Had a most wonderful weekend. It started out hellish enough. Put in a 50 hour work week which really spaced me out. I tell you true that I laid awake in bed one night last week and saw stars. From my bed. Without benefit of a telescope or even a window. When you can gaze upon the universe while looking up at your ceiling, you know you’re losing it. Came home late on Friday exhausted. Missus wonders why I didn’t call because we’re supposed to go see her grandmother (freshly discharged from the hospital after hernia surgery). I thought she was going without me. Anyhow, walk into the house, hit the can, walk back to car and we’re on the road again. Turned a normally chatty 1.5 hour car ride into a near silent hour long road race. I wasn’t angry, nah, not me.

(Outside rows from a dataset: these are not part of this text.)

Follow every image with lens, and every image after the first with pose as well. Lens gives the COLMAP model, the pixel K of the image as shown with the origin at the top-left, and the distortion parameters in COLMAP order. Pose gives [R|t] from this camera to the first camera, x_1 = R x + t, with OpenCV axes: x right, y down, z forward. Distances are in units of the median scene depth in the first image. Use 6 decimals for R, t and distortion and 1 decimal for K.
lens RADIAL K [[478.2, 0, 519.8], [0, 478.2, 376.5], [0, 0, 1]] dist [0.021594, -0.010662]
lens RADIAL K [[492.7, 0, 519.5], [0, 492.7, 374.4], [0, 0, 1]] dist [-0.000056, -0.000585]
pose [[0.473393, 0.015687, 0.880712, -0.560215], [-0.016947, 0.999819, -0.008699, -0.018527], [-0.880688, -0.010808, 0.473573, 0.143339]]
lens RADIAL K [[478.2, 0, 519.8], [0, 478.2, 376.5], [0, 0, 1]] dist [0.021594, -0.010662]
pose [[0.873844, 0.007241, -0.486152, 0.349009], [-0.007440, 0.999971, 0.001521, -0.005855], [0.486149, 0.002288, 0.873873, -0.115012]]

My grandmother-in-law tends to get pretty spacey after surgery (side effect of anesthesia) and usually goes on a tear about everyone and everything. Tonight she was ranting herself stupid. Complaining about how no one believed she was sick, how everything she eats makes her want to vomit, how much her new pills cost, on and on. We got her to calm down long enough to explain what happened to her, what day it was, when she should take her pills and managed to get some food into her. She has me do some odd jobs around her apartment (rig a new clothesline, for one) and nearly bites my head off in the process of helping her. I’m not in the mood, but she’s not herself, so I let everything slide. Then we go over to the in-laws. Drink some hot tea to revive while the Missus and Co. discusses everything about Grandmom in minute detail. Then rehashes the minutia. Missus says we should go soon and goes back to talking about Grandmom from the start. The kitchen counter is one of the few things keeping me upright by this time and I rather unceremoniously put on my coat and wish them all well. The Missus follows my cue and heads to the car. I manage to drive home by meditating on the lines of the roadway for most of the trip. I was not a happy camper.

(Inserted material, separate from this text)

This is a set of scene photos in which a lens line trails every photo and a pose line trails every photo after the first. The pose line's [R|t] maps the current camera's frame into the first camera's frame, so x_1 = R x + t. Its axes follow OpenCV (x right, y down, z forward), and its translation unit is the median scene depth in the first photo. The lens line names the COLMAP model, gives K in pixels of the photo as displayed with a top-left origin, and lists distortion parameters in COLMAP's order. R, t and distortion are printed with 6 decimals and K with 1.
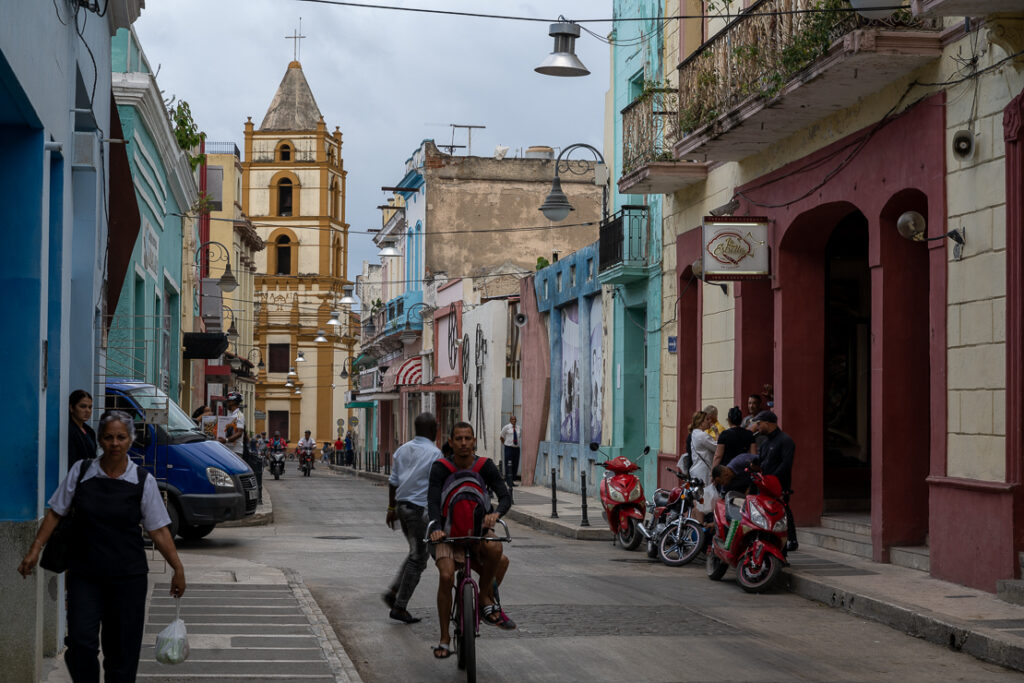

Wake up early on Saturday (don't ask me why my body hates me) and spent it in a flurry of cleaning activity for International Food Sunday. One of our friends from college, Ange (a Greek-American), and her husband came down. The deal was this: Ange would make Greek cookies for her family and we would make Polish cookies for ours. We would swap out some of each other’s cookies along with the recipe. She made some Greek cookie (to say the name of them would require removing my tongue with pliers) that looked like little puffy wads of dough with powdered sugar on them. We made chrushchiki (pronounced "croosh-CHICKY") which is little more than an eggy dough rolled paper thin and fried in oil. Sprinkle with powdered sugar, eat and repeat as necessary. A staple of the Missus’ family holiday, I only learned about them after marrying her (I am Polish in name, but we don’t have many long standing ethnic traditions). She makes the dough, rolls, cuts and folds them (they have a strange shape, like a diamond rolled into a bow) and I get to work the fry line and clean up afterwards. Fair trade if you get the chance to eat them afterwards.

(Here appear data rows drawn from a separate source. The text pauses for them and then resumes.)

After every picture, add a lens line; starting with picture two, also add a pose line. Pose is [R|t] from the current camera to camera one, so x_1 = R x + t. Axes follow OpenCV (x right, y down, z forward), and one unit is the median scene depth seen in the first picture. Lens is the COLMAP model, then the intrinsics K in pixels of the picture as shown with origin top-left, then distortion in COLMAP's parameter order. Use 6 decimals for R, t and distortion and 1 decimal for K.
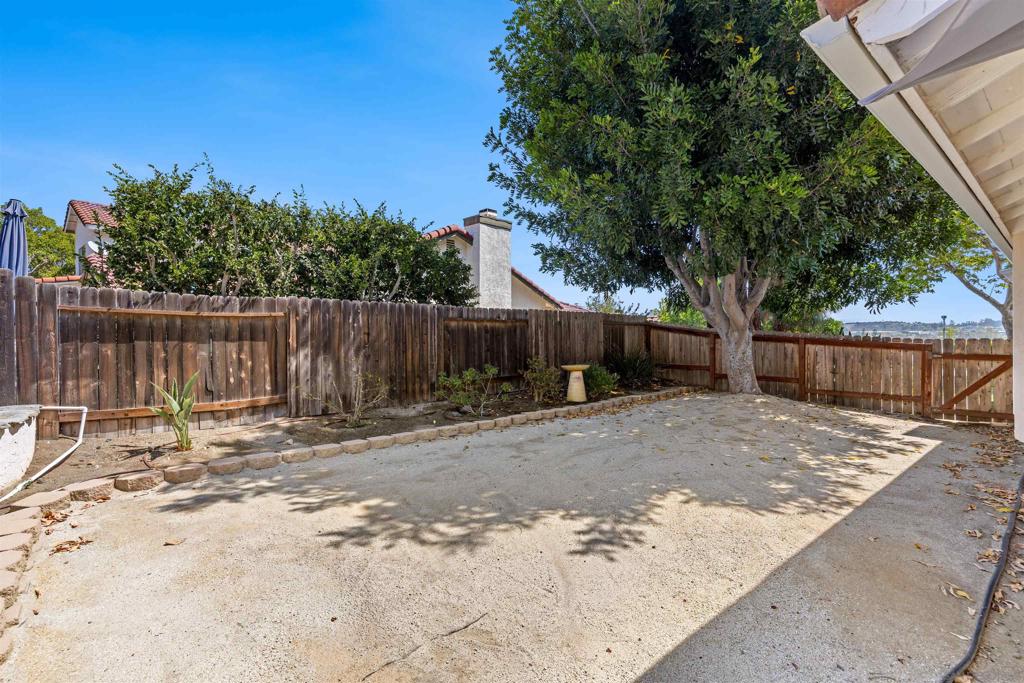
lens RADIAL K [[477.8, 0, 524.2], [0, 477.8, 339.6], [0, 0, 1]] dist [-0.002398, -0.000281]
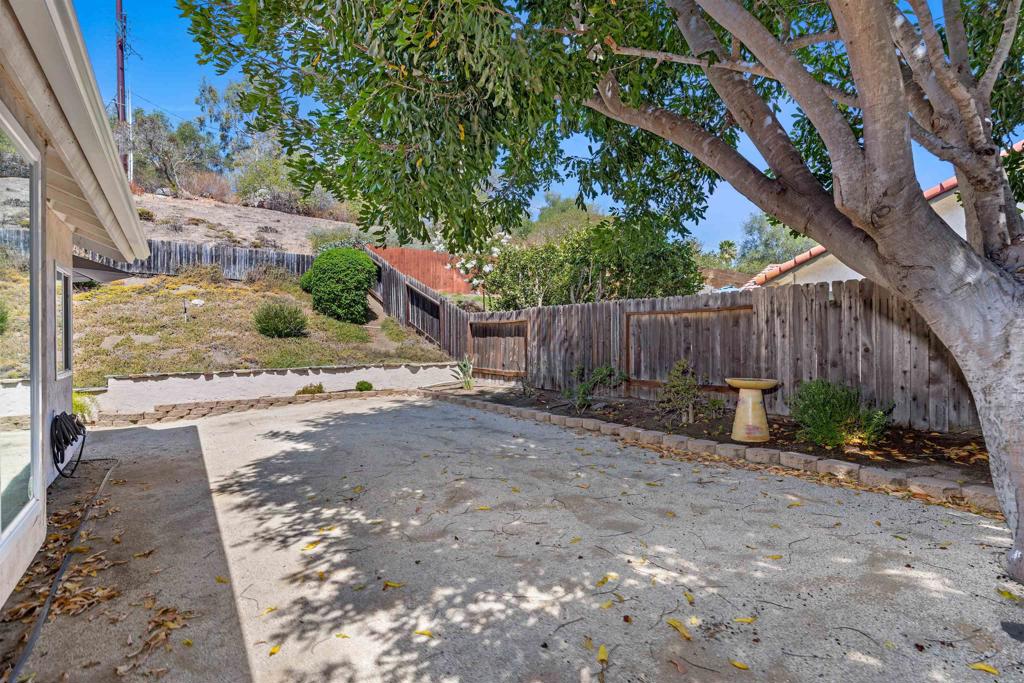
lens RADIAL K [[497.5, 0, 511.1], [0, 497.5, 337.5], [0, 0, 1]] dist [-0.002008, -0.000281]
pose [[-0.140525, 0.007746, -0.990047, 1.206281], [0.007479, 0.999949, 0.006762, -0.006664], [0.990049, -0.006454, -0.140576, 1.283649]]
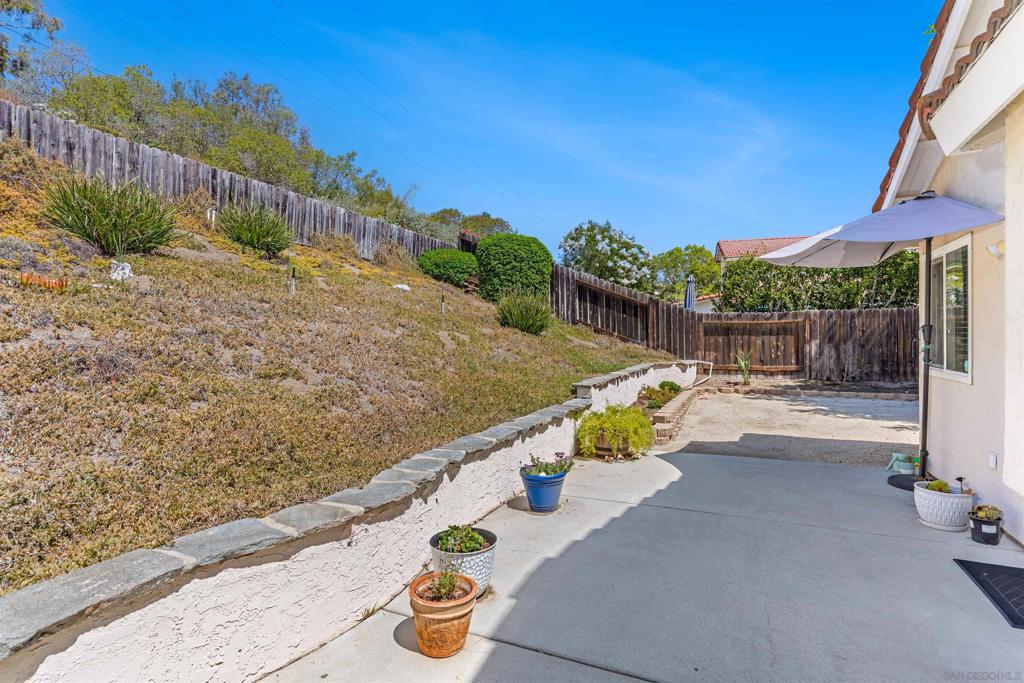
lens RADIAL K [[524.3, 0, 493.3], [0, 524.3, 343.8], [0, 0, 1]] dist [0.000023, 0.000433]
pose [[0.383171, 0.011921, -0.923600, 0.922400], [0.002363, 0.999901, 0.013886, 0.004564], [0.923674, -0.007503, 0.383105, -0.866143]]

Suffice it to say it was a resounding success. We got to visit with friends and get some holiday busy work out of the way at the same time. All of us briefly channeled the Great Spirit of Julia Childs and provided those Important Tips and Tricks no recipe ever seems to include. The Missus demonstrated the rolling and folding technique for chrushchiki and let Ange try making a few. I showed Ange’s husband how quick they fry up and let him have a go at it. He burned a few (a very easy thing to do) but then he took over for me for much of the rest of the time. We sampled the other’s sugared delicacies and marveled at the other’s creation. Ange's cookies had a ultrafine texture and a taste not unlike marzipan. Ours turned out to be an exceptional batch (the taste lies a lot in the details). Ethereally light and just about melted on the tongue. The result: come Easter time, we show Ange how to make perogies and she will help us to create spanakopita.